▶ _JOB_:
Reproduce every line of the listing below without changing a single character.

Dataset entries:
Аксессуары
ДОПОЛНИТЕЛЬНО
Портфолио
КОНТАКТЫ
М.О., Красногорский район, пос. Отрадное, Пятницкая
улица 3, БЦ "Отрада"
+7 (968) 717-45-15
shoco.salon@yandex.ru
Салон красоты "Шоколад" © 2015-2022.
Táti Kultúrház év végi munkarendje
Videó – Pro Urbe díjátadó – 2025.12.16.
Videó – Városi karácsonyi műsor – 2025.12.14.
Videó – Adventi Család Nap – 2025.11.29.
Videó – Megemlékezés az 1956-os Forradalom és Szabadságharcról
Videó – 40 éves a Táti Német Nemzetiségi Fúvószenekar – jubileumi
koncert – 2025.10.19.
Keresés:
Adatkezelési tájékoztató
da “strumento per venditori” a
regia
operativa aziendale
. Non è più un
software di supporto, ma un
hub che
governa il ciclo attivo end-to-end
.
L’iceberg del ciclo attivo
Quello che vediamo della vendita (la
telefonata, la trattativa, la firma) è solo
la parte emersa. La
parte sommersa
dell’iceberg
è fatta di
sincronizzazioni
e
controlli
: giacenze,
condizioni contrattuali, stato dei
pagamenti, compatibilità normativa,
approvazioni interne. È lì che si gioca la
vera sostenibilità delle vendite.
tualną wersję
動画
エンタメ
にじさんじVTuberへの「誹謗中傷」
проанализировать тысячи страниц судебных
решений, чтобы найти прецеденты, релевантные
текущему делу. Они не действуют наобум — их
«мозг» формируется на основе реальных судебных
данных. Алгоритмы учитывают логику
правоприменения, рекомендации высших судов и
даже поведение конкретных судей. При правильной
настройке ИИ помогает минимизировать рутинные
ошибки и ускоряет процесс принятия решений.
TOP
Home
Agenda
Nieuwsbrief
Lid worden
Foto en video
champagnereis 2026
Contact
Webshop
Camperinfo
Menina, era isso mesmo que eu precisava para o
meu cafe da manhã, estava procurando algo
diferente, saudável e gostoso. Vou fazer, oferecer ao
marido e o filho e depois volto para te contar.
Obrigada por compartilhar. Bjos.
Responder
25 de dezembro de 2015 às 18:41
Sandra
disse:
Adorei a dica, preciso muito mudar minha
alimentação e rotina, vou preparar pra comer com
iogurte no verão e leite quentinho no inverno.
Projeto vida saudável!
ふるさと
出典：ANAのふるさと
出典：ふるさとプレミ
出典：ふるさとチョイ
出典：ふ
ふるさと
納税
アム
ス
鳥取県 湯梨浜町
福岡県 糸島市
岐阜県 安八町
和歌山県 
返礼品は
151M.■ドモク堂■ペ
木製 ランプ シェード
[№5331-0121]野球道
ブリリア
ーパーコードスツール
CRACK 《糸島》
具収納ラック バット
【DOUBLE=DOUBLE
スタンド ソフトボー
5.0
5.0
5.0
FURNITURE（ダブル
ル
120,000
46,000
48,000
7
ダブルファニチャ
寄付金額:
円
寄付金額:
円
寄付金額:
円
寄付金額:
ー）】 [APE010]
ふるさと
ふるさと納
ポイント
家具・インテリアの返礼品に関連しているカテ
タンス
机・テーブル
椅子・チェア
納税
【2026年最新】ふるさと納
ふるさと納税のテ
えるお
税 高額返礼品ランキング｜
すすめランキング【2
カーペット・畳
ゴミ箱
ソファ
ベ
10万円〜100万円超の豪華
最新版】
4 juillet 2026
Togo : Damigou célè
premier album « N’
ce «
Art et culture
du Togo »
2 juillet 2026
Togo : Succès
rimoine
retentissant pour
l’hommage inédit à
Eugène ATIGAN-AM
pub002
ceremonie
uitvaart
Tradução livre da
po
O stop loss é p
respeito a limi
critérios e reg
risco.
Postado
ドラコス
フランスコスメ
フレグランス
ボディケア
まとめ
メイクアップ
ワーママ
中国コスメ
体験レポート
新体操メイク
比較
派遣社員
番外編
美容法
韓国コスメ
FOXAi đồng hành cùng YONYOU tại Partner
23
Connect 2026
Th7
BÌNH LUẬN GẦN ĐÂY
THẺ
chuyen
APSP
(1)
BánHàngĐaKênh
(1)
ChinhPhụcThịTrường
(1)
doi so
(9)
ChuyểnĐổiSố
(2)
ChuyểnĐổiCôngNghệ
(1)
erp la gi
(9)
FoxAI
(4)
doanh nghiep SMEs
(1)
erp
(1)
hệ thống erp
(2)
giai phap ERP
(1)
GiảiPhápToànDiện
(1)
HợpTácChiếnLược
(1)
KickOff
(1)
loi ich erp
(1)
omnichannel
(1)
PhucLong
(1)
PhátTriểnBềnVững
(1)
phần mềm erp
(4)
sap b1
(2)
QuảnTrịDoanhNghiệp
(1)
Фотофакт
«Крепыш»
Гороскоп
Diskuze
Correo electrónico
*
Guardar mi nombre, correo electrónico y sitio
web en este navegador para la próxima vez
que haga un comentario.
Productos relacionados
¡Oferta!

▶ _YOUR SOLUTION_:
Аксессуары
ДОПОЛНИТЕЛЬНО
Портфолио
КОНТАКТЫ
М.О., Красногорский район, пос. Отрадное, Пятницкая
улица 3, БЦ "Отрада"
+7 (968) 717-45-15
shoco.salon@yandex.ru
Салон красоты "Шоколад" © 2015-2022.
Táti Kultúrház év végi munkarendje
Videó – Pro Urbe díjátadó – 2025.12.16.
Videó – Városi karácsonyi műsor – 2025.12.14.
Videó – Adventi Család Nap – 2025.11.29.
Videó – Megemlékezés az 1956-os Forradalom és Szabadságharcról
Videó – 40 éves a Táti Német Nemzetiségi Fúvószenekar – jubileumi
koncert – 2025.10.19.
Keresés:
Adatkezelési tájékoztató
da “strumento per venditori” a
regia
operativa aziendale
. Non è più un
software di supporto, ma un
hub che
governa il ciclo attivo end-to-end
.
L’iceberg del ciclo attivo
Quello che vediamo della vendita (la
telefonata, la trattativa, la firma) è solo
la parte emersa. La
parte sommersa
dell’iceberg
è fatta di
sincronizzazioni
e
controlli
: giacenze,
condizioni contrattuali, stato dei
pagamenti, compatibilità normativa,
approvazioni interne. È lì che si gioca la
vera sostenibilità delle vendite.
tualną wersję
動画
エンタメ
にじさんじVTuberへの「誹謗中傷」
проанализировать тысячи страниц судебных
решений, чтобы найти прецеденты, релевантные
текущему делу. Они не действуют наобум — их
«мозг» формируется на основе реальных судебных
данных. Алгоритмы учитывают логику
правоприменения, рекомендации высших судов и
даже поведение конкретных судей. При правильной
настройке ИИ помогает минимизировать рутинные
ошибки и ускоряет процесс принятия решений.
TOP
Home
Agenda
Nieuwsbrief
Lid worden
Foto en video
champagnereis 2026
Contact
Webshop
Camperinfo
Menina, era isso mesmo que eu precisava para o
meu cafe da manhã, estava procurando algo
diferente, saudável e gostoso. Vou fazer, oferecer ao
marido e o filho e depois volto para te contar.
Obrigada por compartilhar. Bjos.
Responder
25 de dezembro de 2015 às 18:41
Sandra
disse:
Adorei a dica, preciso muito mudar minha
alimentação e rotina, vou preparar pra comer com
iogurte no verão e leite quentinho no inverno.
Projeto vida saudável!
ふるさと
出典：ANAのふるさと
出典：ふるさとプレミ
出典：ふるさとチョイ
出典：ふ
ふるさと
納税
アム
ス
鳥取県 湯梨浜町
福岡県 糸島市
岐阜県 安八町
和歌山県 
返礼品は
151M.■ドモク堂■ペ
木製 ランプ シェード
[№5331-0121]野球道
ブリリア
ーパーコードスツール
CRACK 《糸島》
具収納ラック バット
【DOUBLE=DOUBLE
スタンド ソフトボー
5.0
5.0
5.0
FURNITURE（ダブル
ル
120,000
46,000
48,000
7
ダブルファニチャ
寄付金額:
円
寄付金額:
円
寄付金額:
円
寄付金額:
ー）】 [APE010]
ふるさと
ふるさと納
ポイント
家具・インテリアの返礼品に関連しているカテ
タンス
机・テーブル
椅子・チェア
納税
【2026年最新】ふるさと納
ふるさと納税のテ
えるお
税 高額返礼品ランキング｜
すすめランキング【2
カーペット・畳
ゴミ箱
ソファ
ベ
10万円〜100万円超の豪華
最新版】
4 juillet 2026
Togo : Damigou célè
premier album « N’
ce «
Art et culture
du Togo »
2 juillet 2026
Togo : Succès
rimoine
retentissant pour
l’hommage inédit à
Eugène ATIGAN-AM
pub002
ceremonie
uitvaart
Tradução livre da
po
O stop loss é p
respeito a limi
critérios e reg
risco.
Postado
ドラコス
フランスコスメ
フレグランス
ボディケア
まとめ
メイクアップ
ワーママ
中国コスメ
体験レポート
新体操メイク
比較
派遣社員
番外編
美容法
韓国コスメ
FOXAi đồng hành cùng YONYOU tại Partner
23
Connect 2026
Th7
BÌNH LUẬN GẦN ĐÂY
THẺ
chuyen
APSP
(1)
BánHàngĐaKênh
(1)
ChinhPhụcThịTrường
(1)
doi so
(9)
ChuyểnĐổiSố
(2)
ChuyểnĐổiCôngNghệ
(1)
erp la gi
(9)
FoxAI
(4)
doanh nghiep SMEs
(1)
erp
(1)
hệ thống erp
(2)
giai phap ERP
(1)
GiảiPhápToànDiện
(1)
HợpTácChiếnLược
(1)
KickOff
(1)
loi ich erp
(1)
omnichannel
(1)
PhucLong
(1)
PhátTriểnBềnVững
(1)
phần mềm erp
(4)
sap b1
(2)
QuảnTrịDoanhNghiệp
(1)
Фотофакт
«Крепыш»
Гороскоп
Diskuze
Correo electrónico
*
Guardar mi nombre, correo electrónico y sitio
web en este navegador para la próxima vez
que haga un comentario.
Productos relacionados
¡Oferta!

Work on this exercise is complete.